• [TASK BRIEF]: Treat the line containing "tilt_deg: +0.3" as the last one, and return every line exactly from the first line of the material below up to it.
##### PROVIDED MATERIAL
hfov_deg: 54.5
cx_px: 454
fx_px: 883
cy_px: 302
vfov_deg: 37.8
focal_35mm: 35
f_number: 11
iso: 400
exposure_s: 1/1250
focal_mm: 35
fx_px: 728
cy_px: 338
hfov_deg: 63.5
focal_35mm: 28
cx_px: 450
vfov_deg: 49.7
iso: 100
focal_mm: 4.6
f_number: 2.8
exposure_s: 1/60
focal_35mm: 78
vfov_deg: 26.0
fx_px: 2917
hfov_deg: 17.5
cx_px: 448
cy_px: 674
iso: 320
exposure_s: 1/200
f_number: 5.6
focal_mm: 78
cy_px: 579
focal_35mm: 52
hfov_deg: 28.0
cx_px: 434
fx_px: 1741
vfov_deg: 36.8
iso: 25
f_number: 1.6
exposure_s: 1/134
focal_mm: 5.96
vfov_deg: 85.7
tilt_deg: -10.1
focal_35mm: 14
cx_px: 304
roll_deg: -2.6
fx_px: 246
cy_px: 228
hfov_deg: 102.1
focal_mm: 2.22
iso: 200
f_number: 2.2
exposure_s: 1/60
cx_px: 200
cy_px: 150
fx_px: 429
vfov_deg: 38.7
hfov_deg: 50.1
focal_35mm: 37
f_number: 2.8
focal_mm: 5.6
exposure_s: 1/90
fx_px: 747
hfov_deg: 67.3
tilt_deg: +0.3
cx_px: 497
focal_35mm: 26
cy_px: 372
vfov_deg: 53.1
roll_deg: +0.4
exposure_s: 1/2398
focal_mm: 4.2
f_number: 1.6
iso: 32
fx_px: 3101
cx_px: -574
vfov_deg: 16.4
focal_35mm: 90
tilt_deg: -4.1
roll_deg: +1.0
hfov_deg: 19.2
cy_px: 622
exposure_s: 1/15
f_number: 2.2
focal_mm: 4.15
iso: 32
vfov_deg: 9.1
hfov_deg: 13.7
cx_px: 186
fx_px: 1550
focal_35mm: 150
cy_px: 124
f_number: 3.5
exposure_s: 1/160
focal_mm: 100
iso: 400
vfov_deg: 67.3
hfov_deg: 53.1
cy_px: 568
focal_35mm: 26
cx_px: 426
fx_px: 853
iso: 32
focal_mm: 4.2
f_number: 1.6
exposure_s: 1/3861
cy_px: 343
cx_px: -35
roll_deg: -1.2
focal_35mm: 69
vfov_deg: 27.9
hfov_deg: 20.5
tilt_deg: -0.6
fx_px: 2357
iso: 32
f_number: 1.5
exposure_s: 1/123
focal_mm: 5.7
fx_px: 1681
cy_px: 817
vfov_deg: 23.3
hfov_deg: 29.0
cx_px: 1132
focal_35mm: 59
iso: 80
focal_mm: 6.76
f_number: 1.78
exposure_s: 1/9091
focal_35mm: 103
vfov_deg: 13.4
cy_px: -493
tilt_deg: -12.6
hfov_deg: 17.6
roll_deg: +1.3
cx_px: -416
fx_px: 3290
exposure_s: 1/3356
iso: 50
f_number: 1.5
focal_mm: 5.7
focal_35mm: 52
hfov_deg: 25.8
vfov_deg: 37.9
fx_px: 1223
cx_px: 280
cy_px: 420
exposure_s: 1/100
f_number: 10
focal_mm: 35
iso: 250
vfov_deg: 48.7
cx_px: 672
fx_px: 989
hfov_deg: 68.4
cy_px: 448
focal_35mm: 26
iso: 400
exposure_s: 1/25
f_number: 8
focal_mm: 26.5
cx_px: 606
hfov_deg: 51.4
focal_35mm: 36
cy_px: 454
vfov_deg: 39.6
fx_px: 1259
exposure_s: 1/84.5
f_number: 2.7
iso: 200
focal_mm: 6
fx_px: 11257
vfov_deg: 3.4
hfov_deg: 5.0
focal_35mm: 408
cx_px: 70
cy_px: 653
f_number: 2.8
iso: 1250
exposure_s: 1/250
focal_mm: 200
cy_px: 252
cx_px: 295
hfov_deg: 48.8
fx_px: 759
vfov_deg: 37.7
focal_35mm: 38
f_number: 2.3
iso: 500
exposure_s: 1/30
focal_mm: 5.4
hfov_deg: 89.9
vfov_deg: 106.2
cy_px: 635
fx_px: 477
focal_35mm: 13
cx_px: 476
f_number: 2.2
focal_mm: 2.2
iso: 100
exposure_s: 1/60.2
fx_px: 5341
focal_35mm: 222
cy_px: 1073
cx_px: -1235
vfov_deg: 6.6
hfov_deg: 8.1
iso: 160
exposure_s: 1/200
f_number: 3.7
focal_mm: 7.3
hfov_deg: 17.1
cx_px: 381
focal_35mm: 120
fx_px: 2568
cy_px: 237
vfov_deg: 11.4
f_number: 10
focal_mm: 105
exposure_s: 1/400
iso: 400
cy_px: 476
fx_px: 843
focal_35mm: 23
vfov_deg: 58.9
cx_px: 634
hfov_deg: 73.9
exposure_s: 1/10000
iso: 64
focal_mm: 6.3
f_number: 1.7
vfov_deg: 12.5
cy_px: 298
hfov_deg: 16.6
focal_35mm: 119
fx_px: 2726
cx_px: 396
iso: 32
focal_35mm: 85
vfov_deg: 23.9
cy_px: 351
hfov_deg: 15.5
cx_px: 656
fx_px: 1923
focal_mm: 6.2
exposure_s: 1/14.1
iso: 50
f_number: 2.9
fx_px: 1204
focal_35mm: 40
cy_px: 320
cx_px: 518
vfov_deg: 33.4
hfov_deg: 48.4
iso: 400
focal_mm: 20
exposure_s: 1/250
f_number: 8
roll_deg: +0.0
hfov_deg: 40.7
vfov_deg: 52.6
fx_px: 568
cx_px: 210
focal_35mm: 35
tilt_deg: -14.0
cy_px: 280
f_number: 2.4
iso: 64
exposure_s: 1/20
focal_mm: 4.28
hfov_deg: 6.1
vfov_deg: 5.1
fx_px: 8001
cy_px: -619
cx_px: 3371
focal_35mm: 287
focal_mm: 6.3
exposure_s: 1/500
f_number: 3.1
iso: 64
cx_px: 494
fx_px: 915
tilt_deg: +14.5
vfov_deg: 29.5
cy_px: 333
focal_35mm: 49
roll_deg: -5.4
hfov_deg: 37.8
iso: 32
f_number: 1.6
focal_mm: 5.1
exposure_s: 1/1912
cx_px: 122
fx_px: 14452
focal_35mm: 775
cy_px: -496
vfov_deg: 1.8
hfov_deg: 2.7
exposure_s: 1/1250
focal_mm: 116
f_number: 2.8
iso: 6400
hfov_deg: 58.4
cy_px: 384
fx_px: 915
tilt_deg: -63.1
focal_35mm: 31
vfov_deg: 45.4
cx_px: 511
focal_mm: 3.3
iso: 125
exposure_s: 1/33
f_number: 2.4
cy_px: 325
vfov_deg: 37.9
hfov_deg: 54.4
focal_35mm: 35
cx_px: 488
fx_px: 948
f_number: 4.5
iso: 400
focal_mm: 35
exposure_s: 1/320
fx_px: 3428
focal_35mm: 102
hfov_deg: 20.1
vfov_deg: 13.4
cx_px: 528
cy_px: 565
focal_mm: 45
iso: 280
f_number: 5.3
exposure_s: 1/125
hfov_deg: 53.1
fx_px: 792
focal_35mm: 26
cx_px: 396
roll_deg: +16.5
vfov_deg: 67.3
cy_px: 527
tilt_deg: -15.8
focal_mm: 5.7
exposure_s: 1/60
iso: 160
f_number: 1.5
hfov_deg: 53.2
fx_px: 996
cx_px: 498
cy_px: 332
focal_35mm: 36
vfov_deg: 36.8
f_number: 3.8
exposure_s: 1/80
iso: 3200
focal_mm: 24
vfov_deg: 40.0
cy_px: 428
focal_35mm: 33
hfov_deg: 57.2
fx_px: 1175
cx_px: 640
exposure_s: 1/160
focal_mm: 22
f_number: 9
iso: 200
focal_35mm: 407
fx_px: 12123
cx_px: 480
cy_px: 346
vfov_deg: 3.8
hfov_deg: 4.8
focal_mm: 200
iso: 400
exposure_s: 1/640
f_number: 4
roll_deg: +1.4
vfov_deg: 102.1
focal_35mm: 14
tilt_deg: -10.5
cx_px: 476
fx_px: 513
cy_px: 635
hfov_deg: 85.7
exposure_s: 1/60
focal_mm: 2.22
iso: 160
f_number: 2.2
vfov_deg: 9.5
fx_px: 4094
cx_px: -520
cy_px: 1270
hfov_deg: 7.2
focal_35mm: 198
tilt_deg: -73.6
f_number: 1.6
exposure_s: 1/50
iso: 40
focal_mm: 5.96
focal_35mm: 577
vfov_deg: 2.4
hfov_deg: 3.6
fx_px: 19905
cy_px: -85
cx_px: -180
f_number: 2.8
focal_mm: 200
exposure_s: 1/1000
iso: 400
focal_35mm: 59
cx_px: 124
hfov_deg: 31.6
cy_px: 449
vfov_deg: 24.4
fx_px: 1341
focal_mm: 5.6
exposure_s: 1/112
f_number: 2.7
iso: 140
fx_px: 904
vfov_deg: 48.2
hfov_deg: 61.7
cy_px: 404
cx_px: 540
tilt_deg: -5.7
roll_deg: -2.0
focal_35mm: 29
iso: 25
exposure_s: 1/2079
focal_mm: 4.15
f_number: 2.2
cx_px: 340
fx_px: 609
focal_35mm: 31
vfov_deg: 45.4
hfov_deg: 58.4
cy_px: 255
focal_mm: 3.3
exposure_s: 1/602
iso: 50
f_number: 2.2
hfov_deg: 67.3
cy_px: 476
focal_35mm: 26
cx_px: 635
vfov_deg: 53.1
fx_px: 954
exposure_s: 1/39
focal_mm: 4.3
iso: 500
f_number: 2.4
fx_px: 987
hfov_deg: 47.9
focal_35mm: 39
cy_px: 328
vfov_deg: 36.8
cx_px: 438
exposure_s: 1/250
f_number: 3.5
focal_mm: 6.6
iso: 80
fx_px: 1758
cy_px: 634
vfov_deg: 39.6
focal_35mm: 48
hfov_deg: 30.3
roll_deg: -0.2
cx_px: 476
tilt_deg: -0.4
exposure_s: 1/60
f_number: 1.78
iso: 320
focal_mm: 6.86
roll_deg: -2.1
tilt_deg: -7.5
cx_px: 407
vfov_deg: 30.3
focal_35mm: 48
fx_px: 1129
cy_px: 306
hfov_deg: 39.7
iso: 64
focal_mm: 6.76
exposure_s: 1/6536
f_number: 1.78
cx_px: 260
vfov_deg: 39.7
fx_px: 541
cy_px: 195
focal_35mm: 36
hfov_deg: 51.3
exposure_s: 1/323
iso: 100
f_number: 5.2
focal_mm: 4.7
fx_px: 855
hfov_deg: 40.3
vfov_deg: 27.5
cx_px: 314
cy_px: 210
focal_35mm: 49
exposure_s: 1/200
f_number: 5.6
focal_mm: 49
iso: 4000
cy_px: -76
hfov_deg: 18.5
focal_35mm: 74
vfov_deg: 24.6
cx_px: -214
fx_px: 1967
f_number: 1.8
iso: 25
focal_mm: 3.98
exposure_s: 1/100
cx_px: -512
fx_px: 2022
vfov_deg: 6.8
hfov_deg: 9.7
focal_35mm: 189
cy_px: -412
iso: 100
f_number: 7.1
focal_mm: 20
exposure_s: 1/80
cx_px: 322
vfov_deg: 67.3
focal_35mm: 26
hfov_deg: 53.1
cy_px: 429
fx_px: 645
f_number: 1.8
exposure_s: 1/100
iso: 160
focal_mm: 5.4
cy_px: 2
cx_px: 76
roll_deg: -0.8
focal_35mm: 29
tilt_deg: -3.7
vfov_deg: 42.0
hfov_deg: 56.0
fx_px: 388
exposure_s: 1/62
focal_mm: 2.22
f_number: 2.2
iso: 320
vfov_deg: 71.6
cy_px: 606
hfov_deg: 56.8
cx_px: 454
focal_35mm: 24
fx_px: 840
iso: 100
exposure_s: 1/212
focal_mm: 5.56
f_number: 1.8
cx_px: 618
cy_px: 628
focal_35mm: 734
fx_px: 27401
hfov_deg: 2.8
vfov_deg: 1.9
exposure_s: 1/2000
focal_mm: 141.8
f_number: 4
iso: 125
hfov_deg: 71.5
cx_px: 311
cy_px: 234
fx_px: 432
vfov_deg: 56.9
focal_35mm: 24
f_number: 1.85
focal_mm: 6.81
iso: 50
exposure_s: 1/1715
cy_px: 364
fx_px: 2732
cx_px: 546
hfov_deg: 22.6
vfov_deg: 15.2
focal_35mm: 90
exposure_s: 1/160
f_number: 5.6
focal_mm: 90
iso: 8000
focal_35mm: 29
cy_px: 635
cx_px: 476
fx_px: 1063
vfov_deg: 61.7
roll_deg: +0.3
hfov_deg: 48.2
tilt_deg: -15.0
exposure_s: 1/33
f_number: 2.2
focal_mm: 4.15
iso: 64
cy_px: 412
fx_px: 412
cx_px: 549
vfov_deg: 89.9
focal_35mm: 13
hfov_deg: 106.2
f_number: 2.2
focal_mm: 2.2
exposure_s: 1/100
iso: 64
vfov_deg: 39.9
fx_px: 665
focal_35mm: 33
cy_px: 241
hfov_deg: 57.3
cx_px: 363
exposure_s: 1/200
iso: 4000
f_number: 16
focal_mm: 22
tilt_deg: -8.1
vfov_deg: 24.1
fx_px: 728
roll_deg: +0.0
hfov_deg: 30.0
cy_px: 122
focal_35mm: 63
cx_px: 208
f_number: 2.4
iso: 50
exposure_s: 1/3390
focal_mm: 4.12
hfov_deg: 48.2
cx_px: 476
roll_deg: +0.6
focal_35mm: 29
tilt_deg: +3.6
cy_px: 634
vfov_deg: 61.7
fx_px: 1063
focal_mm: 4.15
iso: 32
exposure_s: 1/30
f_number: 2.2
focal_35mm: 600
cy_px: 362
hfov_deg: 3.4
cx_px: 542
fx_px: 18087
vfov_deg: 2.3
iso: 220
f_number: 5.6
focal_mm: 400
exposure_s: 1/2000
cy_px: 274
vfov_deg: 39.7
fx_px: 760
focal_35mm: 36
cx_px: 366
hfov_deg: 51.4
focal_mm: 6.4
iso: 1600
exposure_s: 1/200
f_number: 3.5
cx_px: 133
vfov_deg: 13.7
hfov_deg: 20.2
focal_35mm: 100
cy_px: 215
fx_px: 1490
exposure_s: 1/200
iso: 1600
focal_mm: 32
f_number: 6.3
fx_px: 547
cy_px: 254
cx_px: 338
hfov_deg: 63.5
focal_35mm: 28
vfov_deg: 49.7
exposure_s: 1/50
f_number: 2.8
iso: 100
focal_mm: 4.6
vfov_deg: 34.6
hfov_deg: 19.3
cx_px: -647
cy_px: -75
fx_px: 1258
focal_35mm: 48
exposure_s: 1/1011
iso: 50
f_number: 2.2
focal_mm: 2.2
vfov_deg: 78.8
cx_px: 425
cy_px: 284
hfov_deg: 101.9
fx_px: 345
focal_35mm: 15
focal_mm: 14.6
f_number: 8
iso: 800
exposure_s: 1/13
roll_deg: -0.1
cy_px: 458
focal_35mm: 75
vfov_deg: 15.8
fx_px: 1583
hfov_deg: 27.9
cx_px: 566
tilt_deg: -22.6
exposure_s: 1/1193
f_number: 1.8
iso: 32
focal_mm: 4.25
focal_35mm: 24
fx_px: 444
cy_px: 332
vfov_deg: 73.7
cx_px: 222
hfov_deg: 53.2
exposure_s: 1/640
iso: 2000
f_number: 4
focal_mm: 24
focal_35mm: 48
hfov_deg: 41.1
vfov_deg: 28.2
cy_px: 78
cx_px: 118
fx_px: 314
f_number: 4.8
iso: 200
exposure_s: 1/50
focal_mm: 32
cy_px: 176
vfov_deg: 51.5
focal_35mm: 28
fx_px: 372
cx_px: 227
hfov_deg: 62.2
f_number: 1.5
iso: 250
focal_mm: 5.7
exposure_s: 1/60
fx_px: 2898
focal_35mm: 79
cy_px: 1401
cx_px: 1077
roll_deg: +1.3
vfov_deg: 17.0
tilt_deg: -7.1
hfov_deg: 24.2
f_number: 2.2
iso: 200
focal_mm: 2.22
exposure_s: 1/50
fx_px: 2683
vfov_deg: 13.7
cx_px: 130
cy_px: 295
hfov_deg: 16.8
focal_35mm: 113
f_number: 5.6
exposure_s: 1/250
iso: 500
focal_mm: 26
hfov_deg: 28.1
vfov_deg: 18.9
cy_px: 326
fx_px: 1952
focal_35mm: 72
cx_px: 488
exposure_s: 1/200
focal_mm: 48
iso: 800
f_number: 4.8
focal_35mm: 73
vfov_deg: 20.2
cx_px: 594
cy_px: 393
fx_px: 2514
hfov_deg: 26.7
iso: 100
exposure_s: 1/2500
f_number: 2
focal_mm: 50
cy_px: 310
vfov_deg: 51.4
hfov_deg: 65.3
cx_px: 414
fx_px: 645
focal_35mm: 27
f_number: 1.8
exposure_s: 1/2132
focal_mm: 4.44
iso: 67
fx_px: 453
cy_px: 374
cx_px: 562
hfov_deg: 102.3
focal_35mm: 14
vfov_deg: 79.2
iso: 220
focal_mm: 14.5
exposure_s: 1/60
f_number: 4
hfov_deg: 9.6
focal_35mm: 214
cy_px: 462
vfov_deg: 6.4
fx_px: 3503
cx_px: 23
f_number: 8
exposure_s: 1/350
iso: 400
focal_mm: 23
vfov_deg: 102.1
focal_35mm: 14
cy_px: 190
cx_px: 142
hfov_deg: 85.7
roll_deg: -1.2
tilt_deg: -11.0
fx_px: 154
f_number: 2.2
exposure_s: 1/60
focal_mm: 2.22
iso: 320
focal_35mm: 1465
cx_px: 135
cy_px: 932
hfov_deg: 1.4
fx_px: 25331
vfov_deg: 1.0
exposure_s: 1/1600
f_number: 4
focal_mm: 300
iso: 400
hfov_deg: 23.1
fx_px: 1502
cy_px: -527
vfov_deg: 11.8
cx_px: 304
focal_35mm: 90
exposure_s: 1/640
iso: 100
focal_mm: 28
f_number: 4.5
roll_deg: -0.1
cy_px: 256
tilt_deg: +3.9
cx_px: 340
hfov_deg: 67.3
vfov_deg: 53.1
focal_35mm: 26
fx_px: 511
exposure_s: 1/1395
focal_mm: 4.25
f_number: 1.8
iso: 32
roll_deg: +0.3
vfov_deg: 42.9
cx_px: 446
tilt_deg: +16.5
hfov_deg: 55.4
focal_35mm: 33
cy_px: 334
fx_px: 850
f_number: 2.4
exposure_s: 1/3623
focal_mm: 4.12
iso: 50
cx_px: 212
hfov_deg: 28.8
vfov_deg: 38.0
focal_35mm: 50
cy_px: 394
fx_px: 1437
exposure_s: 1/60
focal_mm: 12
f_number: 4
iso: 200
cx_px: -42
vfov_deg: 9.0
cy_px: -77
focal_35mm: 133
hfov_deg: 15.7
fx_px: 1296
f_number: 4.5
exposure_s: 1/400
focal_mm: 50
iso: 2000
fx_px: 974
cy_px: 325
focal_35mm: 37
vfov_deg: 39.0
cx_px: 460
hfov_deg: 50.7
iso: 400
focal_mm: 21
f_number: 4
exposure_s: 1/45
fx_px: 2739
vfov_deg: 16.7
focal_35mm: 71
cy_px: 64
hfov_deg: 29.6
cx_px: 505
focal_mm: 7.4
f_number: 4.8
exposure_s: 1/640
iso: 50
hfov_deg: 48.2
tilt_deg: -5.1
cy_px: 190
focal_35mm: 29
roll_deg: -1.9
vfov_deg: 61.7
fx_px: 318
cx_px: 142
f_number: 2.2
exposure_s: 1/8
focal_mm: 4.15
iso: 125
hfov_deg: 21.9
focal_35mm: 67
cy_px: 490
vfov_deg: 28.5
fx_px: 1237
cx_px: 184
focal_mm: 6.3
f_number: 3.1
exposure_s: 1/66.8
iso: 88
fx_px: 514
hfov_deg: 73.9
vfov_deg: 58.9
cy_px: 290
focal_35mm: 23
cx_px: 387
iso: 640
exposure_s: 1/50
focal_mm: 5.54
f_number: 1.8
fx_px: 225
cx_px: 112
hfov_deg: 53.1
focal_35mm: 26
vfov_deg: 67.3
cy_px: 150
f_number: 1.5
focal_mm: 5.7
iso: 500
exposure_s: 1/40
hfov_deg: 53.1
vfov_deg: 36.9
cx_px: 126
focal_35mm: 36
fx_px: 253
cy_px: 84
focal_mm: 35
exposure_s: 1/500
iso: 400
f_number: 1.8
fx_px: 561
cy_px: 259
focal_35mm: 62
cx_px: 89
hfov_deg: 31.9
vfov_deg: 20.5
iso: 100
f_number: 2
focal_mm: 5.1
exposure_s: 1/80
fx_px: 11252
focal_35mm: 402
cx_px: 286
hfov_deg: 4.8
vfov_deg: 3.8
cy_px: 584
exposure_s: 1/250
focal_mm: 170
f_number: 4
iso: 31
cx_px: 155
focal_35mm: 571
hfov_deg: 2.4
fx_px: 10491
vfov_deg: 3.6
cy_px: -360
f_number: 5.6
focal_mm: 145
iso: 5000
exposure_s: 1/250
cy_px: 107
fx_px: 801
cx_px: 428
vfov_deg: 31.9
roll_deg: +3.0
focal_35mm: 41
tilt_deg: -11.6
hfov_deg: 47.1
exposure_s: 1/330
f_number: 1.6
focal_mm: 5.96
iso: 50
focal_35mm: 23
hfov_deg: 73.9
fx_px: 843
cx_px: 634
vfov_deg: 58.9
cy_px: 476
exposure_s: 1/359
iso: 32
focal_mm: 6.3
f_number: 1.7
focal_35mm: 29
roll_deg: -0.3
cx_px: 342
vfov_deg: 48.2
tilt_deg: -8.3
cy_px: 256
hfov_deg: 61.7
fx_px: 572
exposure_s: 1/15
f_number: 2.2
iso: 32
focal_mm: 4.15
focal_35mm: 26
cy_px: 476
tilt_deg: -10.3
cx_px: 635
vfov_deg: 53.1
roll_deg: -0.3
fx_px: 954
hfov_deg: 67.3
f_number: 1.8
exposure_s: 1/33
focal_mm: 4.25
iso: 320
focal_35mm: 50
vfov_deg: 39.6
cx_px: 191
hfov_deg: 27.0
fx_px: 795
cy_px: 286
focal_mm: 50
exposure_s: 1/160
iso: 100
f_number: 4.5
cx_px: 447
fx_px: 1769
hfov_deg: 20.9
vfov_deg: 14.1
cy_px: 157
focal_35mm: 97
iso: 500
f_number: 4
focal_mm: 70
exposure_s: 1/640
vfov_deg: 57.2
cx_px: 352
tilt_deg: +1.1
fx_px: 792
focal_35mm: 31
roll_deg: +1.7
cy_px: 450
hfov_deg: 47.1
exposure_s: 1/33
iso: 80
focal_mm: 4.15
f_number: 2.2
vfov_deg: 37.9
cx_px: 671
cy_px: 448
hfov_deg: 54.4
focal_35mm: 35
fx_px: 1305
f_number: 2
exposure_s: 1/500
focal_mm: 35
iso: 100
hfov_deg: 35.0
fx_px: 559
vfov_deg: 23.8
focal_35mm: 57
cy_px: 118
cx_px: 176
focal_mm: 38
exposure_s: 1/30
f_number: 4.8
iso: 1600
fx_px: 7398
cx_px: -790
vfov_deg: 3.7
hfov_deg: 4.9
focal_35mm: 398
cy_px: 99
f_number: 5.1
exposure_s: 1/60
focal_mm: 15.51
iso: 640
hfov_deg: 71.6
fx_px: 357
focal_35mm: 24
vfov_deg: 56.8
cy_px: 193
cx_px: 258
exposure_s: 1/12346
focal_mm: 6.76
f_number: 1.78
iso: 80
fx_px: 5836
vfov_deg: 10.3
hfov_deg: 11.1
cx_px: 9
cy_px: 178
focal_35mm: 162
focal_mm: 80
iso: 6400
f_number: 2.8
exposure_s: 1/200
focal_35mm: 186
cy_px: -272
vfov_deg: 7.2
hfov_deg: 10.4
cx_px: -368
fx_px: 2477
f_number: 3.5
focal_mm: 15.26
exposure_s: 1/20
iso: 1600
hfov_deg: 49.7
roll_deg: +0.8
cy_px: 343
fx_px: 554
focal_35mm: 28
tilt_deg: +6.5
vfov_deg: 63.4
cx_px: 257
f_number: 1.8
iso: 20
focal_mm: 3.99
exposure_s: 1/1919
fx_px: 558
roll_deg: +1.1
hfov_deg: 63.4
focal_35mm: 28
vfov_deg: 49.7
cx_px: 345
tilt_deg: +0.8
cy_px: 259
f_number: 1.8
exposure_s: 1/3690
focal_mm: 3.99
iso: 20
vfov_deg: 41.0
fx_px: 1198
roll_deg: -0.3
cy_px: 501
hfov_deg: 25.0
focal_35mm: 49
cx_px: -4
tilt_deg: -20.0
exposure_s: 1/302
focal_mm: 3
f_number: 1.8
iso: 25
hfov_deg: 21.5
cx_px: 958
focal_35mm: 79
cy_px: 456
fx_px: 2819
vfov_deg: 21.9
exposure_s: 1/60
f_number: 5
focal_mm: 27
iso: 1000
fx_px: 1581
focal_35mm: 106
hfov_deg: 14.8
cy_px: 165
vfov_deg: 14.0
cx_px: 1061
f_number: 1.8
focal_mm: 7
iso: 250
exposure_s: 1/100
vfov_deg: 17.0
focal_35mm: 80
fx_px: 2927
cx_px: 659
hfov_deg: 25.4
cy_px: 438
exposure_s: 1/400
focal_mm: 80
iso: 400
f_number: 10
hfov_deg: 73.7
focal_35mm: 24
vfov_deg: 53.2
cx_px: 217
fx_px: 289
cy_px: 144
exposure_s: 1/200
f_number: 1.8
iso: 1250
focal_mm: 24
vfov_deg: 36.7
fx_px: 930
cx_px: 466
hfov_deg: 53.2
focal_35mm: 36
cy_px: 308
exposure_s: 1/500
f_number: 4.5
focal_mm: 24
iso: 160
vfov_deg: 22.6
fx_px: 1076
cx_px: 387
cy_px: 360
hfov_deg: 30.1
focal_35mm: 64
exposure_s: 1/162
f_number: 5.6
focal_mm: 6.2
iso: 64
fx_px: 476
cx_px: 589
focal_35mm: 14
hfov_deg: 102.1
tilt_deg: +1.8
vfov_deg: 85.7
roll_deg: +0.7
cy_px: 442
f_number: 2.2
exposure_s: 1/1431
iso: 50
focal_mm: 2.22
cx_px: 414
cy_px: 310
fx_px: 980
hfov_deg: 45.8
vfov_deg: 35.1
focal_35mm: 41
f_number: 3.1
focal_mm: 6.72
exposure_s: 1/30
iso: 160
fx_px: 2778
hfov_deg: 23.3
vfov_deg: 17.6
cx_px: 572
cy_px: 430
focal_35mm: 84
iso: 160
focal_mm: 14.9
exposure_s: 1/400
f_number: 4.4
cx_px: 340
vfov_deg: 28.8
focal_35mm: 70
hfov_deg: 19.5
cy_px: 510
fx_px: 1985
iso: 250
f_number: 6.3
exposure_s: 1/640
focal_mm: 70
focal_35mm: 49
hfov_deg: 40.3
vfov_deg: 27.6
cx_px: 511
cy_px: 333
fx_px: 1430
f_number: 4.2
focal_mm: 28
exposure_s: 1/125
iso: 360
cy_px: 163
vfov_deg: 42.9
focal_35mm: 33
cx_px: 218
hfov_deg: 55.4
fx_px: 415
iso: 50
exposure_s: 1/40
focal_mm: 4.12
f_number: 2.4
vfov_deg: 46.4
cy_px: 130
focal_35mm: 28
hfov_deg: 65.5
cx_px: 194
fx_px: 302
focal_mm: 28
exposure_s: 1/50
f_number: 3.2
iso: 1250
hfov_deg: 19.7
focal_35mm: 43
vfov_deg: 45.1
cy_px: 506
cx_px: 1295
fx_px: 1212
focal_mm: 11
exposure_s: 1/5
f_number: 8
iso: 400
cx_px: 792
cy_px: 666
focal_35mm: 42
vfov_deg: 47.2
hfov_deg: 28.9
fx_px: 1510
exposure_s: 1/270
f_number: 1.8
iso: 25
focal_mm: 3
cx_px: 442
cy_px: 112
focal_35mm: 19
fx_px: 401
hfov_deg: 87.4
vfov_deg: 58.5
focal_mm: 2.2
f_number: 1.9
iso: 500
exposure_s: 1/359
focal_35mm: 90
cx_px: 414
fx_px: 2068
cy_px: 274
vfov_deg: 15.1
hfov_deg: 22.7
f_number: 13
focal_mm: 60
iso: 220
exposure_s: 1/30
##########
• [SOLVED EXERCISE]:
hfov_deg: 54.5
cx_px: 454
fx_px: 883
cy_px: 302
vfov_deg: 37.8
focal_35mm: 35
f_number: 11
iso: 400
exposure_s: 1/1250
focal_mm: 35
fx_px: 728
cy_px: 338
hfov_deg: 63.5
focal_35mm: 28
cx_px: 450
vfov_deg: 49.7
iso: 100
focal_mm: 4.6
f_number: 2.8
exposure_s: 1/60
focal_35mm: 78
vfov_deg: 26.0
fx_px: 2917
hfov_deg: 17.5
cx_px: 448
cy_px: 674
iso: 320
exposure_s: 1/200
f_number: 5.6
focal_mm: 78
cy_px: 579
focal_35mm: 52
hfov_deg: 28.0
cx_px: 434
fx_px: 1741
vfov_deg: 36.8
iso: 25
f_number: 1.6
exposure_s: 1/134
focal_mm: 5.96
vfov_deg: 85.7
tilt_deg: -10.1
focal_35mm: 14
cx_px: 304
roll_deg: -2.6
fx_px: 246
cy_px: 228
hfov_deg: 102.1
focal_mm: 2.22
iso: 200
f_number: 2.2
exposure_s: 1/60
cx_px: 200
cy_px: 150
fx_px: 429
vfov_deg: 38.7
hfov_deg: 50.1
focal_35mm: 37
f_number: 2.8
focal_mm: 5.6
exposure_s: 1/90
fx_px: 747
hfov_deg: 67.3
tilt_deg: +0.3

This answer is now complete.